#### WHAT NEEDS TO BE DONE:
Leave every picture out, and write out the remaining entries exactly.

#### EXERCISE INPUTS:

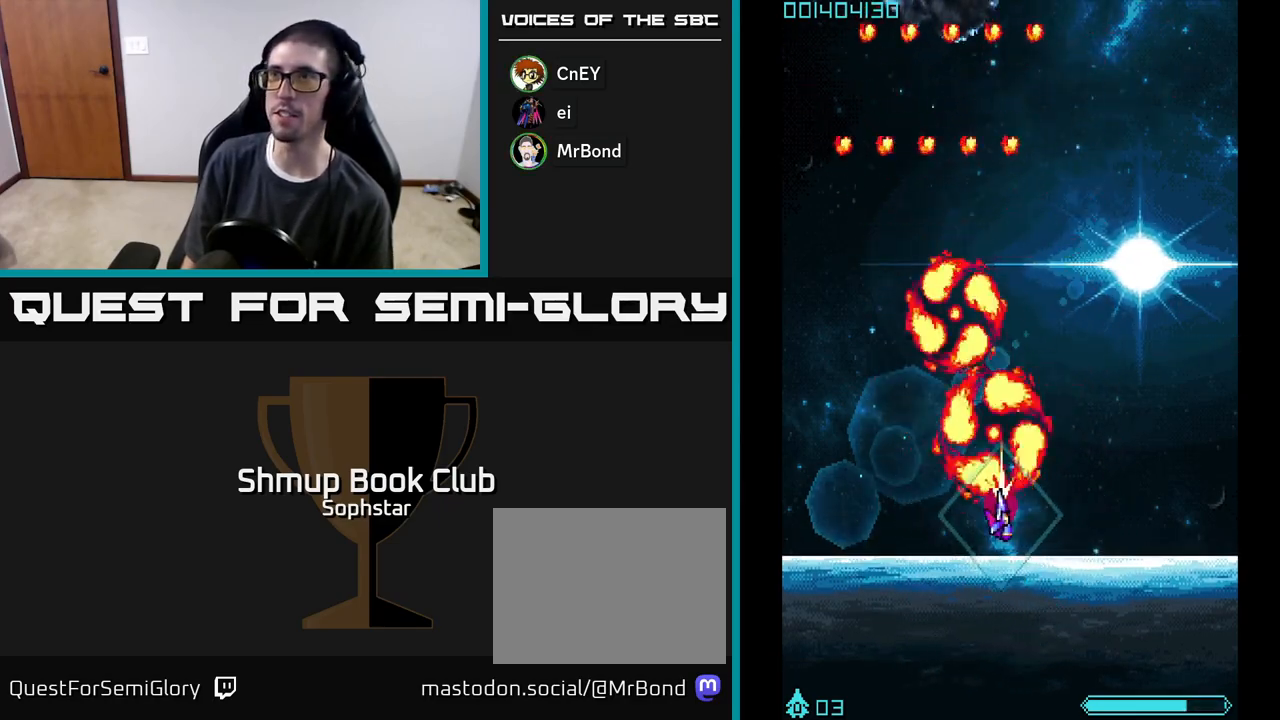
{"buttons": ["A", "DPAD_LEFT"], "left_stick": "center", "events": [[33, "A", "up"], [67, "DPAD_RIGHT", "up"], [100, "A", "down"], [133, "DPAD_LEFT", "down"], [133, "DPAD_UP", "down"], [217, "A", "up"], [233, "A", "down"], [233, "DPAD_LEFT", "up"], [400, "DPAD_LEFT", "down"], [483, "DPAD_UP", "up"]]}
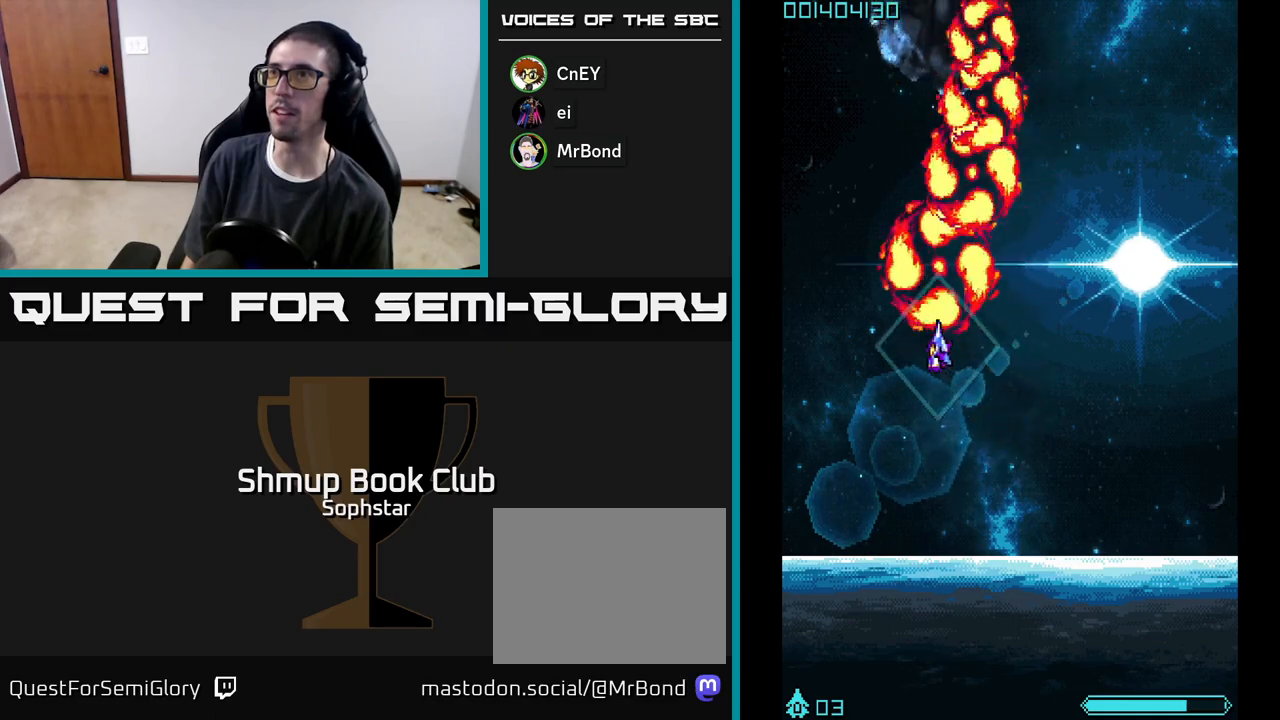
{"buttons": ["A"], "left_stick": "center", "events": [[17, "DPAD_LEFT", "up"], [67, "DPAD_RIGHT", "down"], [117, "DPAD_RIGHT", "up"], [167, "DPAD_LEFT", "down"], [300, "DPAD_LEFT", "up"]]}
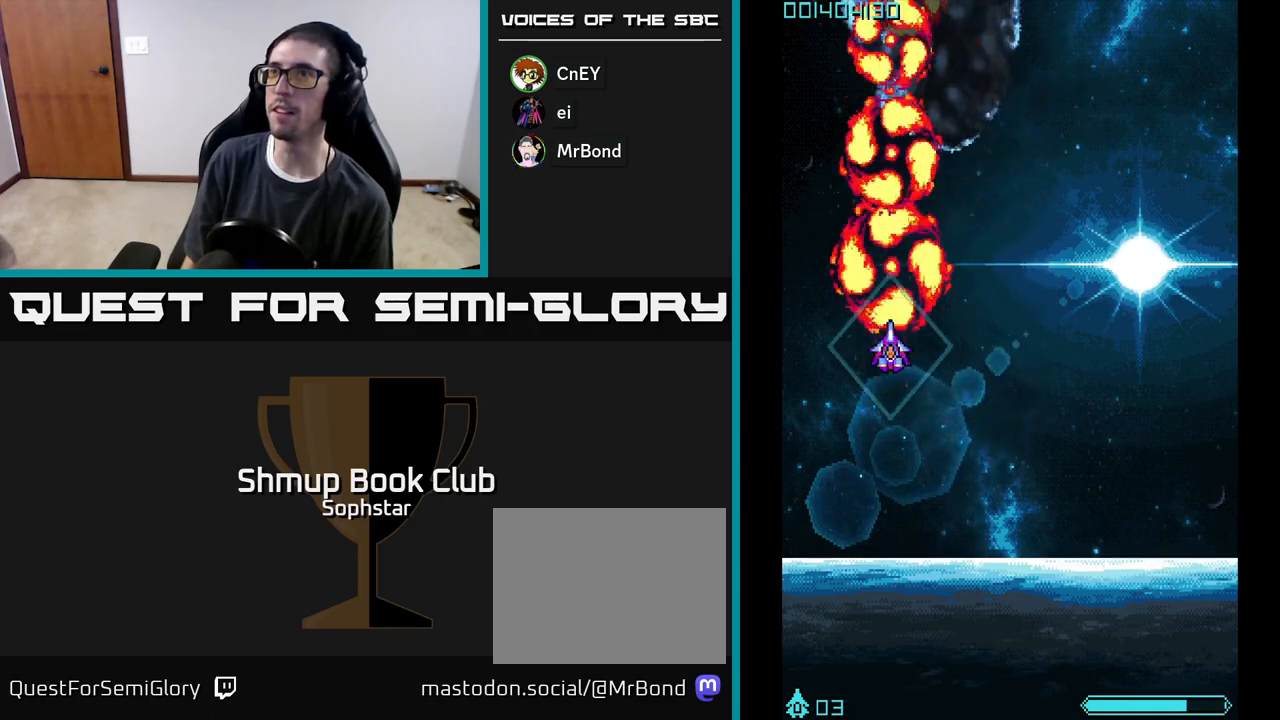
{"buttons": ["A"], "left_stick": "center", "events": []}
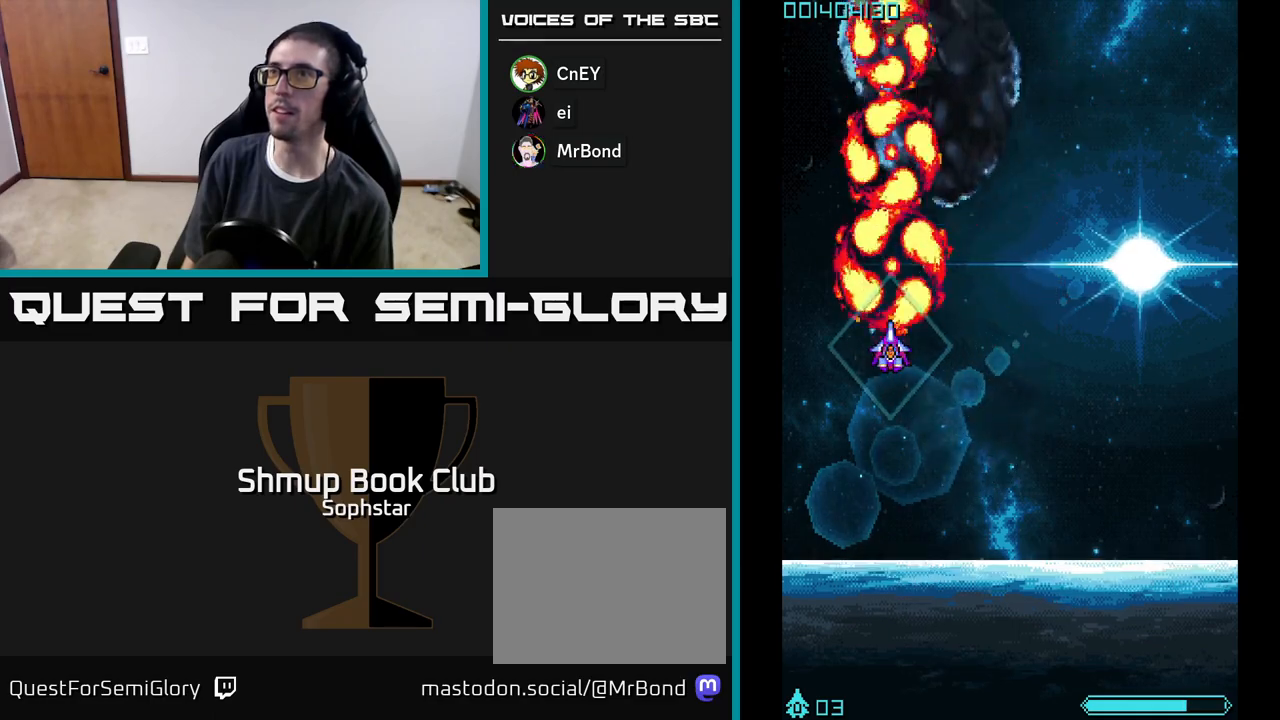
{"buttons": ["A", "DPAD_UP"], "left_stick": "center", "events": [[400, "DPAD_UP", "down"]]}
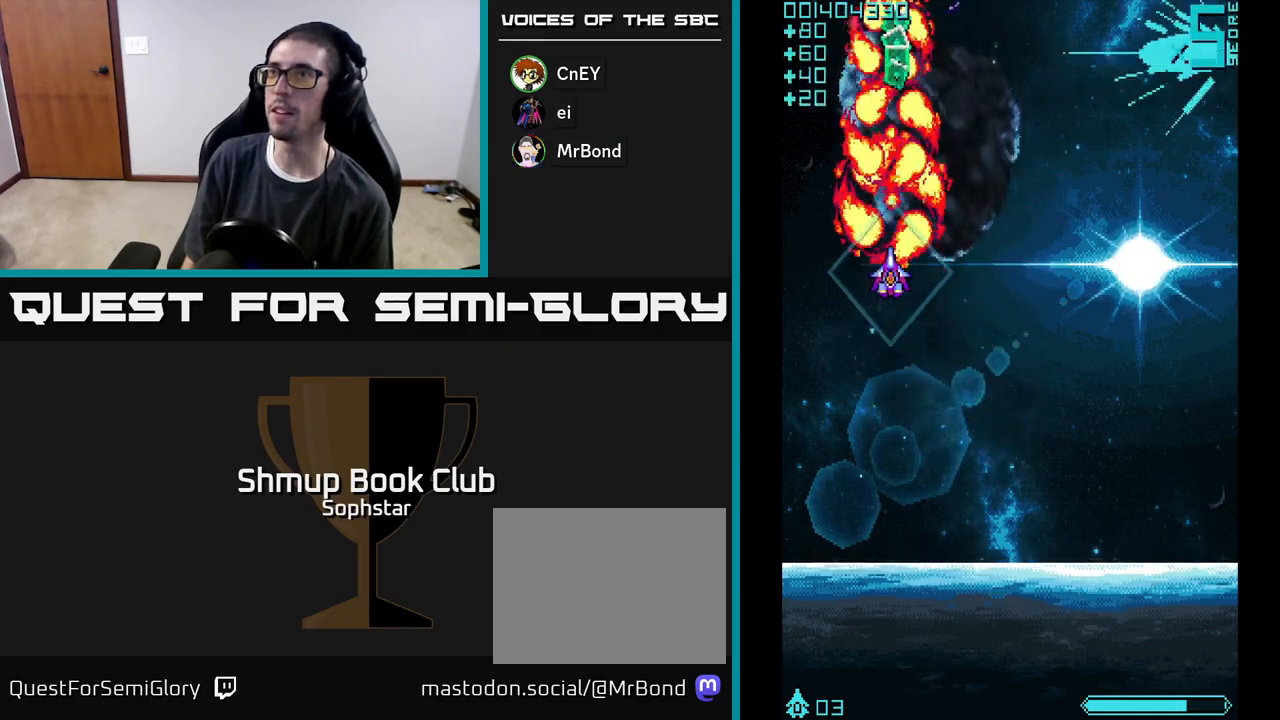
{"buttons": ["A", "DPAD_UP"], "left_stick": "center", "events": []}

#### COMPLETED EXERCISE:
{"buttons": ["A", "DPAD_LEFT"], "left_stick": "center", "events": [[33, "A", "up"], [67, "DPAD_RIGHT", "up"], [100, "A", "down"], [133, "DPAD_LEFT", "down"], [133, "DPAD_UP", "down"], [217, "A", "up"], [233, "A", "down"], [233, "DPAD_LEFT", "up"], [400, "DPAD_LEFT", "down"], [483, "DPAD_UP", "up"]]}
{"buttons": ["A"], "left_stick": "center", "events": [[17, "DPAD_LEFT", "up"], [67, "DPAD_RIGHT", "down"], [117, "DPAD_RIGHT", "up"], [167, "DPAD_LEFT", "down"], [300, "DPAD_LEFT", "up"]]}
{"buttons": ["A"], "left_stick": "center", "events": []}
{"buttons": ["A", "DPAD_UP"], "left_stick": "center", "events": [[400, "DPAD_UP", "down"]]}
{"buttons": ["A", "DPAD_UP"], "left_stick": "center", "events": []}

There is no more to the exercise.